2. Writing the Assembly Code

.global _start

.section .data
msg: .asciz "Hello, World!\n"

.section .text
_start:
    // Write "Hello, World!\n" to stdout
    mov x0, 1              // File descriptor 1 is stdout
    ldr x1, =msg           // Address of the message
    ldr x2, =15            // Length of the message
    mov x8, 64             // System call number for sys_write
    svc 0                  // Make the system call

    // Exit the program
    mov x8, 93             // System call number for sys_exit
    mov x0, 0              // Exit code 0
    svc 0                  // Make the system call
EOF
  • Purpose: This block contains the ARM assembly code that will be written to the example.s file.
  • Details:
    • .global _start: Marks _start as the entry point for the program.
    • .section .data: Begins a section for data storage, where the string “Hello, World!\n” is defined.
    • .asciz "Hello, World!\n": Defines a null-terminated string in the data section.
    • .section .text: Begins the text section, where the executable code resides.
    • mov x0, 1: Sets up the file descriptor for stdout in register x0.
    • ldr x1, =msg: Loads the address of the message string into register x1.
    • ldr x2, =15: Loads the length of the message into register x2.
    • mov x8, 64: Sets the system call number for sys_write in register x8.
    • svc 0: Triggers the system call to write the message to stdout.
    • mov x8, 93: Sets the system call number for sys_exit in register x8.
    • mov x0, 0: Sets the exit code to 0 in register x0.
    • svc 0: Triggers the system call to exit the program.

3. Assembling the Code

# Assemble the code
as -o example.o example.s
  • Purpose: Converts the assembly code in example.s into machine code, stored in an object file named example.o.
  • Details:
    • as: The GNU assembler for ARM, which assembles the source file into an object file.
    • -o example.o: Specifies that the output object file should be named example.o.

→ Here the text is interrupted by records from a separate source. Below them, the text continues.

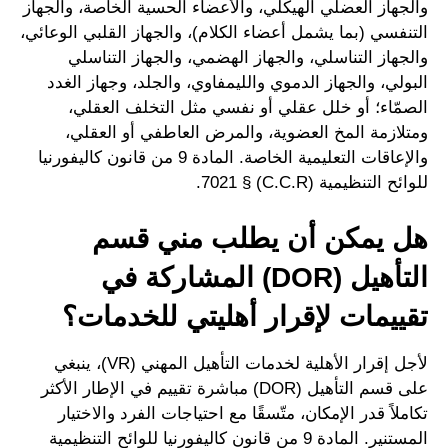
والجهاز العضلي الهيكلي، والأعضاء الحسية الخاصة، والجهاز
التنفسي (بما يشمل أعضاء الكلام)، والجهاز القلبي الوعائي،
والجهاز التناسلي، والجهاز الهضمي، والجهاز التناسلي
البولي، والجهاز الدموي والليمفاوي، والجلد، وجهاز الغدد
الصمّاء؛ أو خلل عقلي أو نفسي مثل التخلف العقلي،
ومتلازمة المخ العضوية، والمرض العاطفي أو العقلي،
والإعاقات التعليمية الخاصة. المادة 9 من قانون كاليفورنيا
للوائح التنظيمية (C.C.R) § 7021.
هل يمكن أن يطلب مني قسم
التأهيل (DOR) المشاركة في
تقييمات لإقرار أهليتي للخدمات؟
لأجل إقرار الأهلية لخدمات التأهيل المهني (VR)، ينبغي
على قسم التأهيل (DOR) مباشرة تقييم في الإطار الأكثر
تكاملاً قدر الإمكان، متّسقًا مع احتياجات الفرد والاختيار
المستنير. المادة 9 من قانون كاليفورنيا للوائح التنظيمية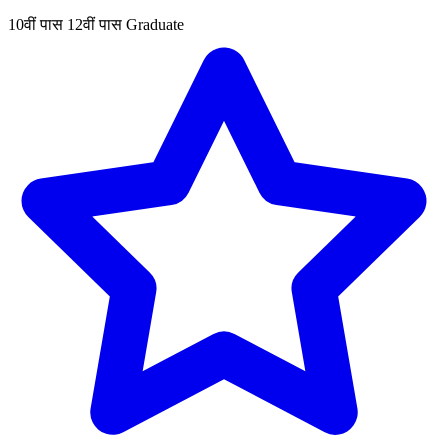
10वीं पास
12वीं पास
Graduate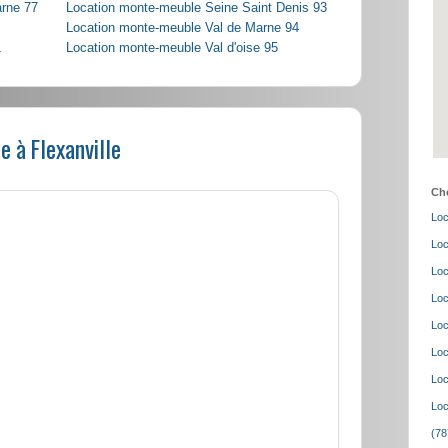
arne 77
Location monte-meuble Seine Saint Denis 93
Location monte-meuble Val de Marne 94
1
Location monte-meuble Val d'oise 95
 à Flexanville
Cho
Loc
Loc
Loc
Loc
Loc
Loc
Loc
Loc
(78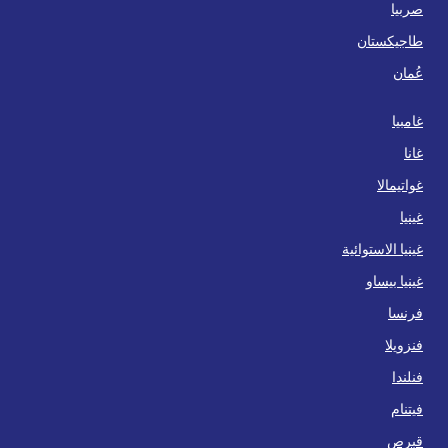
صربيا
طاجيكستان
عُمان
غامبيا
غانا
غواتيمالا
غينيا
غينيا الاستوائية
غينيا بيساو
فرنسا
فنزويلا
فنلندا
فيتنام
قبرص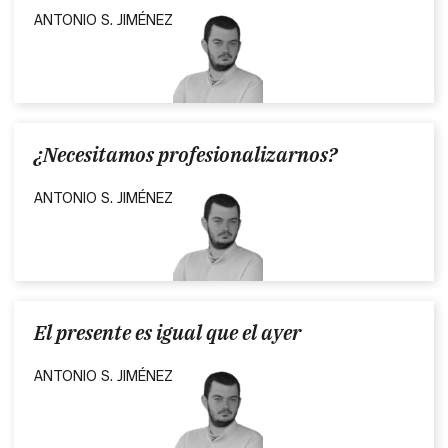
ANTONIO S. JIMÉNEZ
¿Necesitamos profesionalizarnos?
ANTONIO S. JIMÉNEZ
El presente es igual que el ayer
ANTONIO S. JIMÉNEZ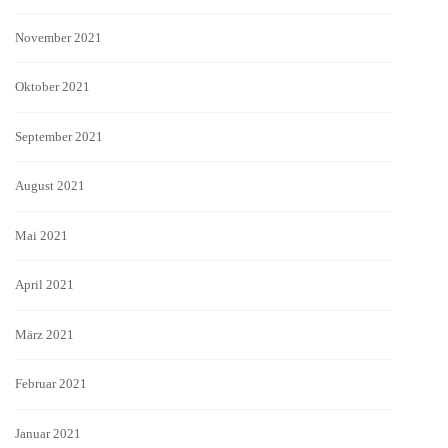
November 2021
Oktober 2021
September 2021
August 2021
Mai 2021
April 2021
März 2021
Februar 2021
Januar 2021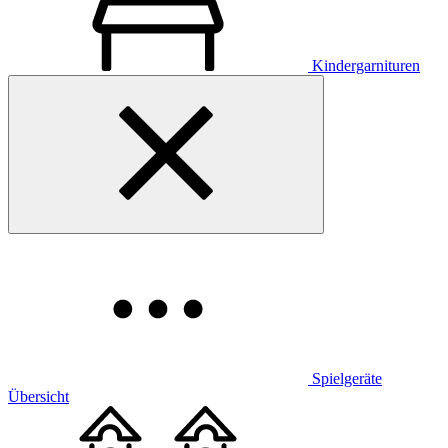
Kindergarnituren
Spielgeräte
Übersicht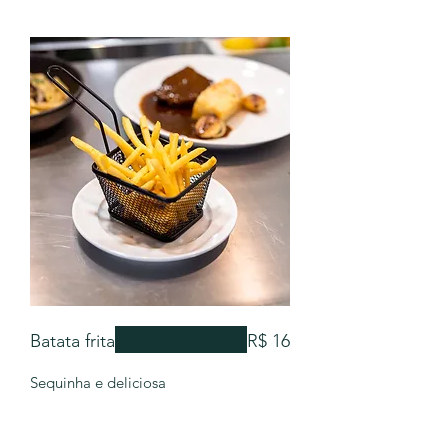
Batata frita
R$ 16
Sequinha e deliciosa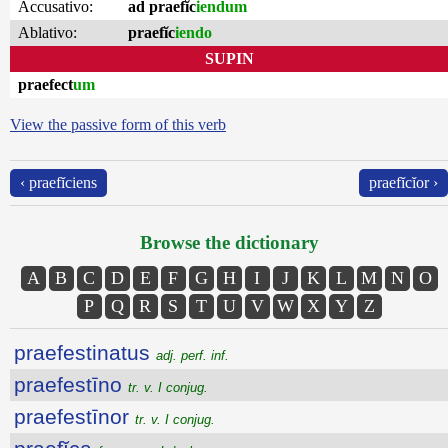
Accusativo:
ad praefĭc
iendum
Ablativo:
praefĭc
iendo
SUPIN
praefect
um
View the passive form of this verb
‹ praefĭciens
praefĭcĭor ›
Browse the dictionary
A
B
C
D
E
F
G
H
I
J
K
L
M
N
O
P
Q
R
S
T
U
V
W
X
Y
Z
praefestinatus
adj. perf. inf.
praefestīno
tr. v. I conjug.
praefestīnor
tr. v. I conjug.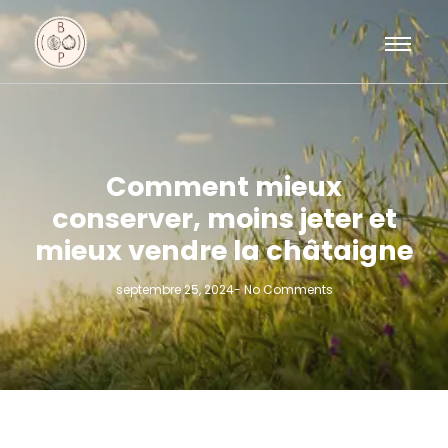
Comment mieux
conserver, moins jeter et
mieux vendre la châtaigne
septembre 25, 2024
-
No Comments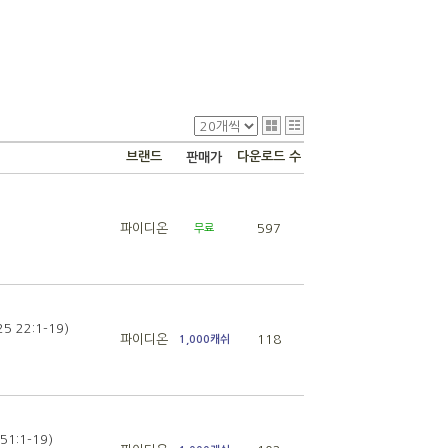
브랜드
다운로드 수
판매가
파이디온
597
무료
 22:1-19)
파이디온
118
1,000캐쉬
1:1-19)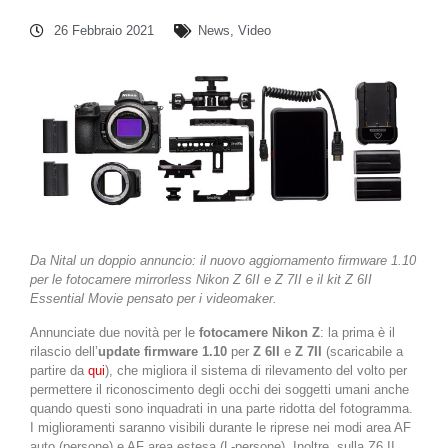
26 Febbraio 2021
News
,
Video
Da Nital un doppio annuncio: il nuovo aggiornamento firmware 1.10
per le fotocamere mirrorless Nikon Z 6II e Z 7II e il kit Z 6II
Essential Movie pensato per i videomaker.
Annunciate due novità per le
fotocamere Nikon Z
: la prima è il
rilascio dell’
update firmware 1.10
per
Z 6II
e
Z 7II
(scaricabile a
partire da
qui
), che migliora il sistema di rilevamento del volto per
permettere il riconoscimento degli occhi dei soggetti umani anche
quando questi sono inquadrati in una parte ridotta del fotogramma.
I miglioramenti saranno visibili durante le riprese nei modi area AF
auto (persone) e AF area estesa (L-persone). Inoltre, sulla Z6 II,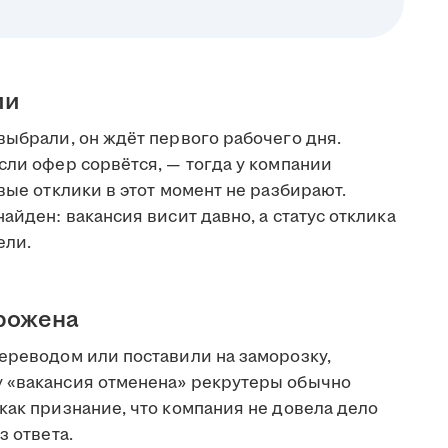
ии
выбрали, он ждёт первого рабочего дня.
сли офер сорвётся, — тогда у компании
вые отклики в этот момент не разбирают.
айден: вакансия висит давно, а статус отклика
ели.
орожена
переводом или поставили на заморозку,
у «вакансия отменена» рекрутеры обычно
как признание, что компания не довела дело
з ответа.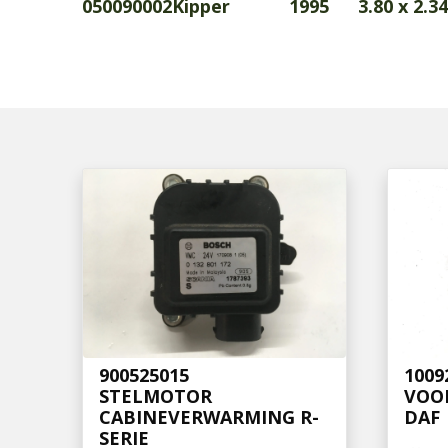
050090002
Kipper
1995
3.80 x 2.34
900525015
1009
STELMOTOR
VOO
CABINEVERWARMING R-
DAF
SERIE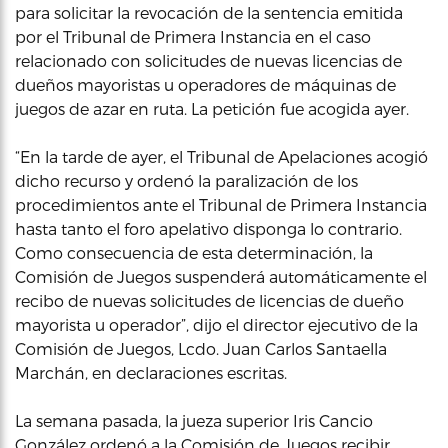
para solicitar la revocación de la sentencia emitida
por el Tribunal de Primera Instancia en el caso
relacionado con solicitudes de nuevas licencias de
dueños mayoristas u operadores de máquinas de
juegos de azar en ruta. La petición fue acogida ayer.
“En la tarde de ayer, el Tribunal de Apelaciones acogió
dicho recurso y ordenó la paralización de los
procedimientos ante el Tribunal de Primera Instancia
hasta tanto el foro apelativo disponga lo contrario.
Como consecuencia de esta determinación, la
Comisión de Juegos suspenderá automáticamente el
recibo de nuevas solicitudes de licencias de dueño
mayorista u operador”, dijo el director ejecutivo de la
Comisión de Juegos, Lcdo. Juan Carlos Santaella
Marchán, en declaraciones escritas.
La semana pasada, la jueza superior Iris Cancio
González ordenó a la Comisión de Juegos recibir,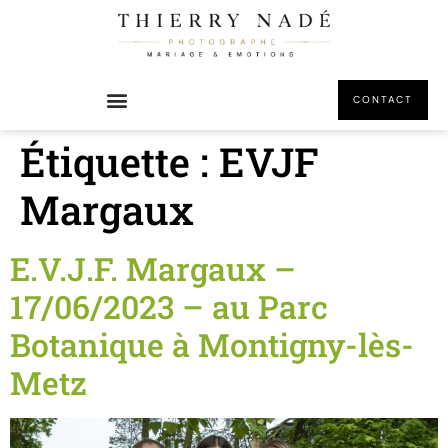
principal
CONTACT
Étiquette :
EVJF
Margaux
E.V.J.F. Margaux –
17/06/2023 – au Parc
Botanique à Montigny-lès-
Metz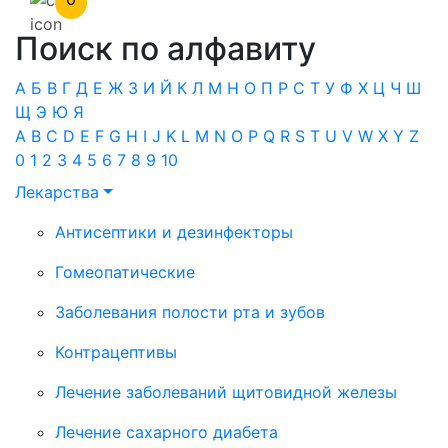
Поиск по алфавиту
А
Б
В
Г
Д
Е
Ж
З
И
Й
К
Л
М
Н
О
П
Р
С
Т
У
Ф
Х
Ц
Ч
Ш
Щ
Э
Ю
Я
A
B
C
D
E
F
G
H
I
J
K
L
M
N
O
P
Q
R
S
T
U
V
W
X
Y
Z
0
1
2
3
4
5
6
7
8
9
10
Лекарства
Антисептики и дезинфекторы
Гомеопатические
Заболевания полости рта и зубов
Контрацептивы
Лечение заболеваний щитовидной железы
Лечение сахарного диабета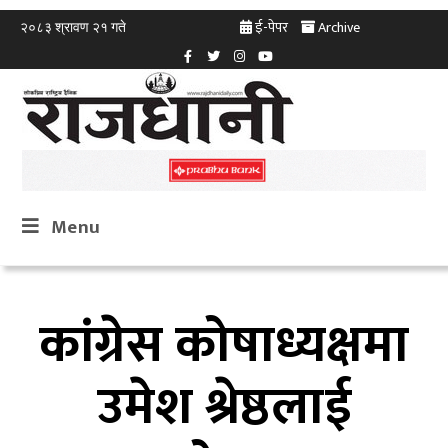
ई-पेपर
Archive
२०८३ श्रावण २१ गते
Menu
कांग्रेस कोषाध्यक्षमा
उमेश श्रेष्ठलाई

4. Linking the Object File

# Link the object file
ld -o example example.o
  • Purpose: Links the object file example.o to create an executable file named example.
  • Details:
    • ld: The GNU linker for ARM, which links object files and resolves addresses to produce an executable.
    • -o example: Specifies that the output file should be named example.

5. Running the Executable

# Run the executable
./example
  • Purpose: Executes the ARM binary example.
  • Details:
    • ./example: Runs the example file from the current directory.

Summary

This Bash script automates the process of writing, assembling, linking, and executing ARM assembly code on a Raspberry Pi. It uses standard tools provided in the GNU toolchain (as and ld) to convert human-readable assembly code into a machine-executable format. The script is particularly useful for quickly testing ARM assembly programs directly on the Raspberry Pi, a platform widely used for embedded systems and educational purposes. By understanding each step, you can modify and extend the script to handle more complex assembly projects.